Communiqué de l'UD-CGT de la Manche
Condamner les organisateurs du dumping social sur l’EPR, c’est faire œuvre utile pour tous !
De 2008 à 2011, le grand chantier EPR de Flamanville a été le théâtre de pratiques inadmissibles à l’égard de salariés intérimaires polonais et roumains. Ce sont actuellement des millions de salariés qui se retrouvent menacés de déclassement social par leur mise en concurrence partout en Europe.
Délit de Travail dissimulé, délit de marchandage, délit de prêt illicite de main d’œuvre et d’emploi de salariés étrangers sans titre… Derrière la qualification de ces délits, il y a des hommes, des familles, spoliés de leurs droits sociaux élémentaires !
Les donneurs d’ordres responsables et coupables !

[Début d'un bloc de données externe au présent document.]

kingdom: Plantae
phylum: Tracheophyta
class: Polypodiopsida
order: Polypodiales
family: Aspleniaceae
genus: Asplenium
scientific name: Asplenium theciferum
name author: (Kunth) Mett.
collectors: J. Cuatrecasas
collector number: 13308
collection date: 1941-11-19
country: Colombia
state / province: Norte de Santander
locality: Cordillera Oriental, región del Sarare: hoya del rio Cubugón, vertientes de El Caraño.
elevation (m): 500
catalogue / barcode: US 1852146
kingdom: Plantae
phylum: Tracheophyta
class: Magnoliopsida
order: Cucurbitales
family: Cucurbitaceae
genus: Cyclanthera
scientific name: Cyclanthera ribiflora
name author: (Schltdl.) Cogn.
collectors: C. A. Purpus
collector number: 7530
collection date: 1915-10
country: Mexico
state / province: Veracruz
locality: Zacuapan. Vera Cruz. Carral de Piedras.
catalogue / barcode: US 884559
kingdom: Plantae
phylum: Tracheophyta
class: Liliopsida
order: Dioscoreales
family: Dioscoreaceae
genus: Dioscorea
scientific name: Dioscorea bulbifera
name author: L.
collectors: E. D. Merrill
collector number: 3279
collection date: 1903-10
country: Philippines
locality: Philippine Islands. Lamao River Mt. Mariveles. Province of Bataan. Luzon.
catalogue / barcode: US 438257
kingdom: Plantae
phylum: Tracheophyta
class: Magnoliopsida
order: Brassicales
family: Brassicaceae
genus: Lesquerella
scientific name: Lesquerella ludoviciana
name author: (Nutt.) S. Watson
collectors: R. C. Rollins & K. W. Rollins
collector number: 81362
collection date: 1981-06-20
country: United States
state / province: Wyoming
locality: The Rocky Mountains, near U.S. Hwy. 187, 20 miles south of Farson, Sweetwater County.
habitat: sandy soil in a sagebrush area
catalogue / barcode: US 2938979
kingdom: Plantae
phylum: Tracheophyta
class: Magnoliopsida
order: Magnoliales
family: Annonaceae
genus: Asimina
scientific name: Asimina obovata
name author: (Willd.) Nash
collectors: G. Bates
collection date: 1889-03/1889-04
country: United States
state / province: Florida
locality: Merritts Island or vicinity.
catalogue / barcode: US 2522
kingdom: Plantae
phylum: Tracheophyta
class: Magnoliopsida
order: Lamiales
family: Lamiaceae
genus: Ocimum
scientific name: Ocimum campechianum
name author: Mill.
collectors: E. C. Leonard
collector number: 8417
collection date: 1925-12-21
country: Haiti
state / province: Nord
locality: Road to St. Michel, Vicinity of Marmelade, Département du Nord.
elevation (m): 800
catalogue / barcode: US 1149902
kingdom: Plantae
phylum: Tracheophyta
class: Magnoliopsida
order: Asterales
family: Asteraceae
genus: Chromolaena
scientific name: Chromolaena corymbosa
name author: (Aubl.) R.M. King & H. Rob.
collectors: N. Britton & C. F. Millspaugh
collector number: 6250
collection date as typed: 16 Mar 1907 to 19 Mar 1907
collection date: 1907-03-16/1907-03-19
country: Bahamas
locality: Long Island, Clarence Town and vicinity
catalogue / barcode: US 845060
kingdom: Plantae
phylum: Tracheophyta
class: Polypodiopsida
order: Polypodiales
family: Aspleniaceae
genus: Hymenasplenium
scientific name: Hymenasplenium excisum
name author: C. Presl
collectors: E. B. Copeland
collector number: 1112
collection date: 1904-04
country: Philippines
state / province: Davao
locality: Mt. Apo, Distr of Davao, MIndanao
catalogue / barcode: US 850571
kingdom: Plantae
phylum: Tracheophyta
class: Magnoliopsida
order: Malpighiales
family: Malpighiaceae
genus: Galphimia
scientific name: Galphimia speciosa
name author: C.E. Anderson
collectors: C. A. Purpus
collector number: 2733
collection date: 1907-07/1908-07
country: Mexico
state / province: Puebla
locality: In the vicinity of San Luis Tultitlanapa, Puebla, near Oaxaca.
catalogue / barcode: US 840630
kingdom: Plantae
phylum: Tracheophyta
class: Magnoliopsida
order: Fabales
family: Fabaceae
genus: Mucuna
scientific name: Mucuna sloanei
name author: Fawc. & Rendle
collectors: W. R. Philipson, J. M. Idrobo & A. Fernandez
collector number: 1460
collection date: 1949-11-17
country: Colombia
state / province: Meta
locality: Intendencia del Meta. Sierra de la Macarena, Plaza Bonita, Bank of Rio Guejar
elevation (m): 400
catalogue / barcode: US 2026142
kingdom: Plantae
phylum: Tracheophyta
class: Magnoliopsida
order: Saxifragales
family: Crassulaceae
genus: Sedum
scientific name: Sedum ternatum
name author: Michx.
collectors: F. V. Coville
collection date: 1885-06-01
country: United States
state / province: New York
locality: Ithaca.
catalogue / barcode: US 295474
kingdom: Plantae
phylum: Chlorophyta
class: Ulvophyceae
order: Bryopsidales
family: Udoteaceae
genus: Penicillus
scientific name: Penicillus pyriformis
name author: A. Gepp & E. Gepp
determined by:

Le groupe Bouygues, les entreprises Quille, Welbond portent une écrasante responsabilité, leurs «sergents recruteurs de main d’œuvre» en l’occurrence les sociétés d’intérim Atlanco et Elco ont sciemment contourné le code du travail et les règles de détachement de salariés. De plus, personne n’est dupe sur la responsabilité d’EDF, maitre d’ouvrage, mais grand absent du procès. Ce procès nous éclaire sur l’offensive actuelle du MEDEF contre le code du travail, l’inspection du travail, le droit syndical, les prud’hommes, les services publics. Nous sommes clairement au carrefour de la dérèglementation et de la baisse du coût du travail.
Il nous faut redonner au travail tout son sens en portant nos propositions pour le progrès économique et social au travail comme dans la vie.
A l’occasion du rendu de jugement plus de 50 militants CGT des syndicats CGT de l’arsenal, d’AREVA NC, de l’Hôpital Pasteur, des Territoriaux de Cherbourg-Octeville, de la protection sociale, du CNPE Flamanville, de la MEF, d’EIFFAGE, du Salarié employeur… rassemblés ce mardi 9 juin devant le tribunal de Cherbourg attendait une décision de justice.
Le tribunal a prononcé une nouvelle fois, le report du rendu et son renvoi au 7 juillet prochain.
La CGT, investie sur le chantier EPR depuis le début, dans un contexte où le syndicalisme n’a pas le vent en poupe et où nous n’étions pas les bienvenus, sera présente le 7 juillet devant le tribunal de Cherbourg. Ce sera, espérons-le, l’occasion d’entendre un jugement exemplaire qui suivra les réquisitions du procureur de la république avec pour but la défense et l’amélioration des garanties collectives des salariés et le respect des droits des salariés gravement menacés.